Day 2: I sense the morning through the shutters of the simple concrete room and ready myself for the day. We’re on the trail by 7:30. We drag ourselves through the 15 km trek in 3.5 hours, barely stopping to rest. We are hiking due east into the sun. We climb a ridge and then descend through a couple more villages. Children come out to collect our empty water bottles. They will recycle them for a bit of pocket money. Some motion for us to take photos of them and demand to see the photos. Their bellies are bloated from malnutrition. One girl who barely looks 12 carries a wide-eyed baby. I hope it’s not hers.
We are gradually descending through what might as well be the African savannah, it is nearly devoid of trees. The few trees that cling to the red earth send leaf-bedecked branches 100 feet in every direction. We can start to see the green oasis surrounding the lake in the distance.
I am wearing running shoes, so the rocky descent to the lake is hard on my ankles. I strain my right calf and hobble the last two kilometers.
We reach a service road and stop here for Toto to prepare us one last soup lunch. Before we can continue further, we are charged a $10 tourist fee to enter the Inle Lake area. What this money will be used to support is not something one wants to ask in this part of the world.
We trod exhaustedly along an arrow straight canal. Men push a rusted machine on wheels around a flooded rice paddy. It churns the water into chocolate ooze. We are ushered onto a black canoe. The canoe is boxy around the edges and retrofitted with a speedboat motor.

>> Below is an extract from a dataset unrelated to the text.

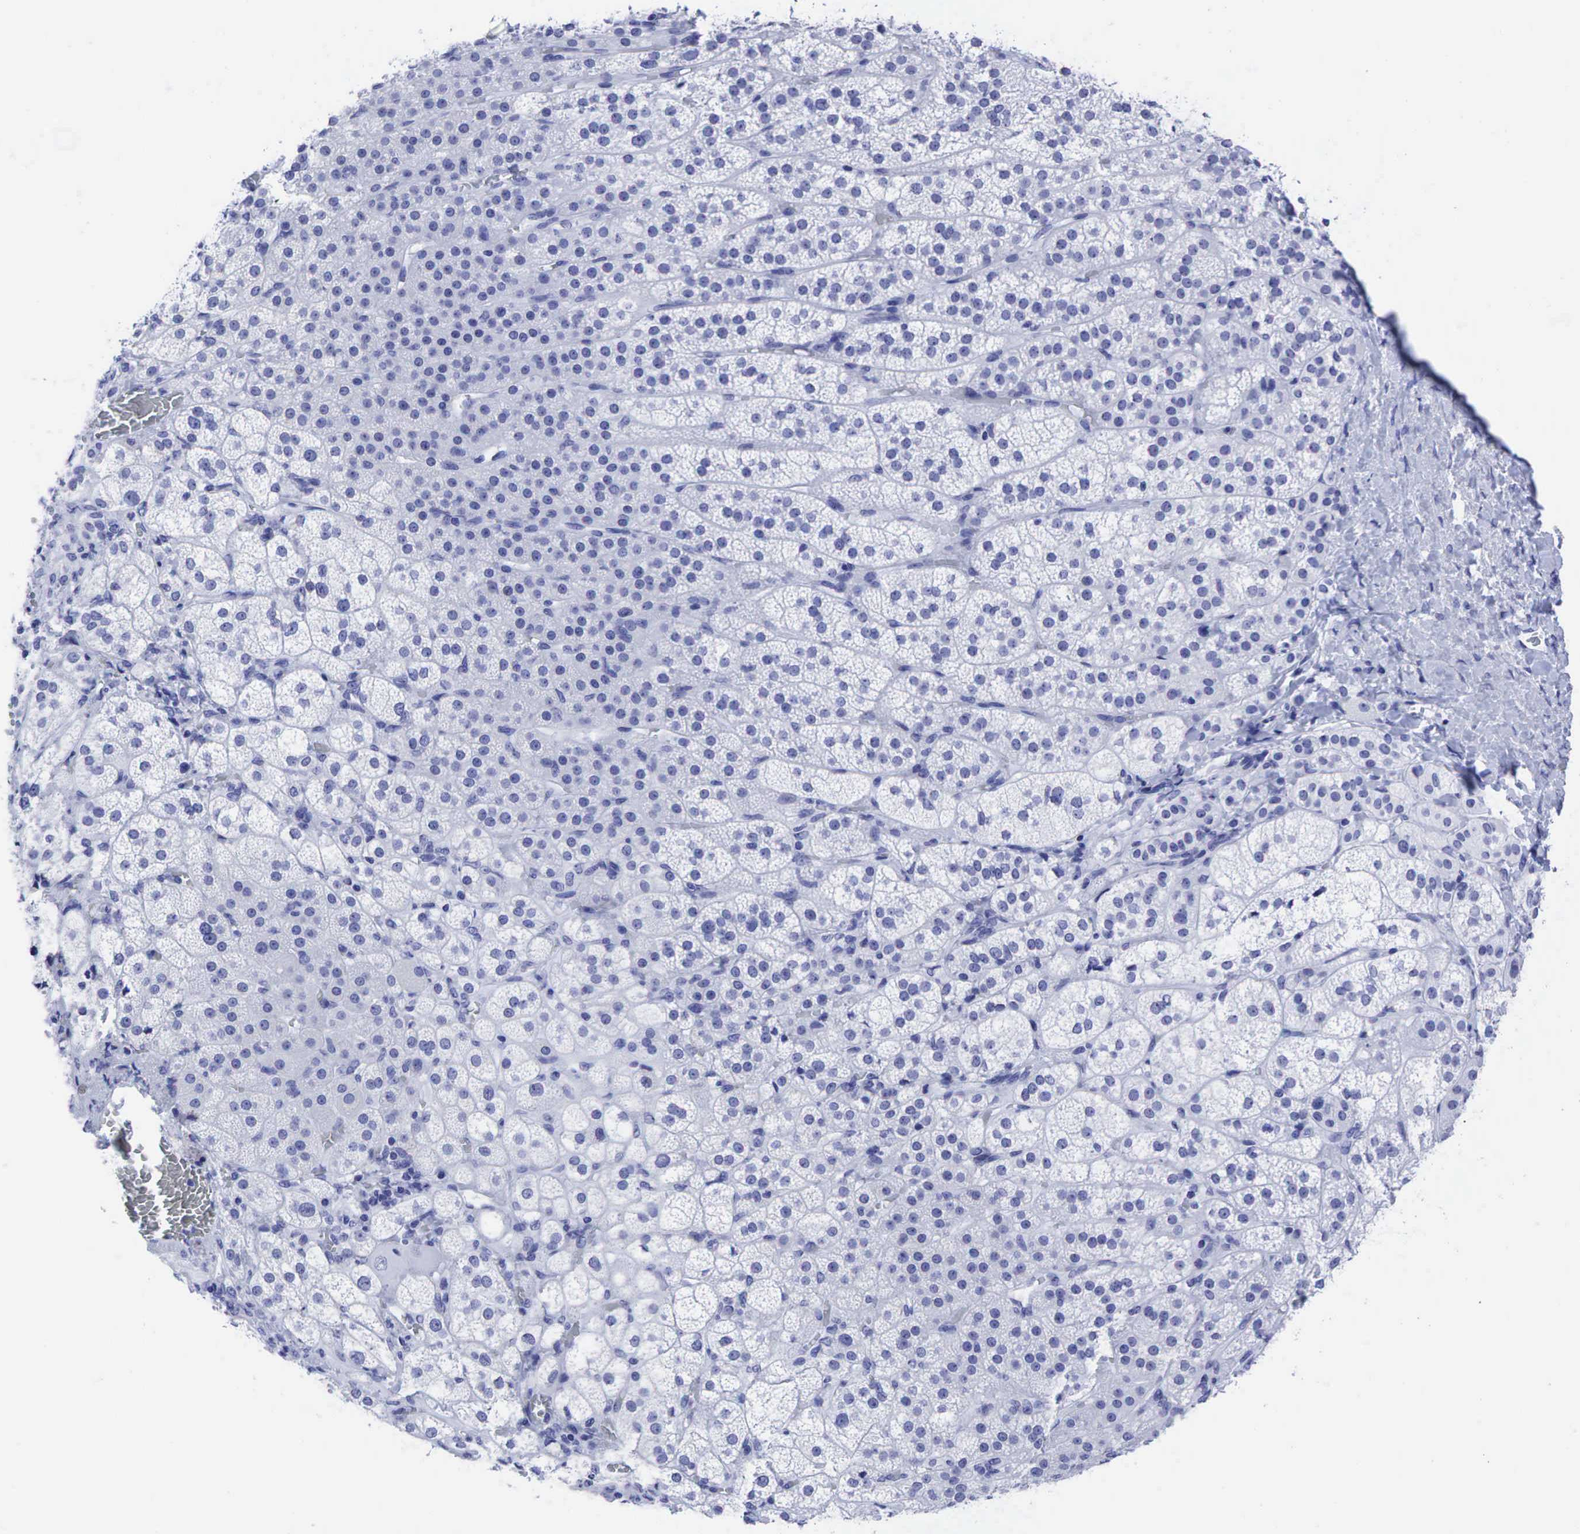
{"staining": {"intensity": "negative", "quantity": "none", "location": "none"}, "tissue": "adrenal gland", "cell_type": "Glandular cells", "image_type": "normal", "snomed": [{"axis": "morphology", "description": "Normal tissue, NOS"}, {"axis": "topography", "description": "Adrenal gland"}], "caption": "Immunohistochemistry (IHC) of benign adrenal gland exhibits no expression in glandular cells. (Stains: DAB immunohistochemistry with hematoxylin counter stain, Microscopy: brightfield microscopy at high magnification).", "gene": "CEACAM5", "patient": {"sex": "female", "age": 60}}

The boat will take us to Nyangshwe (pronounced Nong-shway), on the north side of the lake. Nyangshwe is the tourist hub of Inle Lake and the main cluster of hotels certified by the government to take tourists. This is both a way to protect tourists and to keep tourist dollars within approved networks.
The scenery encloses on our boat. The canal is sometimes choked by lillipads so thick we slow and the engine roars as it pushes us through. To my left and right, there are rickety houses on high stilts. The houses sit amidst vineyards, separated by canals of ruddy water. The sky is blue but somehow enveloped in a haze. The haze softens the mountains on the lake’s east side.
We finally pull into the main canal and begin heading north. Soon the canal converges onto the lake itself. It’s hard to tell where the vineyards end and the lake begins. We pass fishing boats that men propel with oars tied to their legs. They steer their boats with a graceful figure eight motion but the broad-rimmed straw hats atop their heads never seem to move.
I fall asleep in the sun. When I wake up, we are speeding along another canal. We dock at Nyangshwe and are escorted by Toto to our hotel. Then we say our goodbyes.
Toto will take the bus home. For all this effort, she will earn about $10 profit.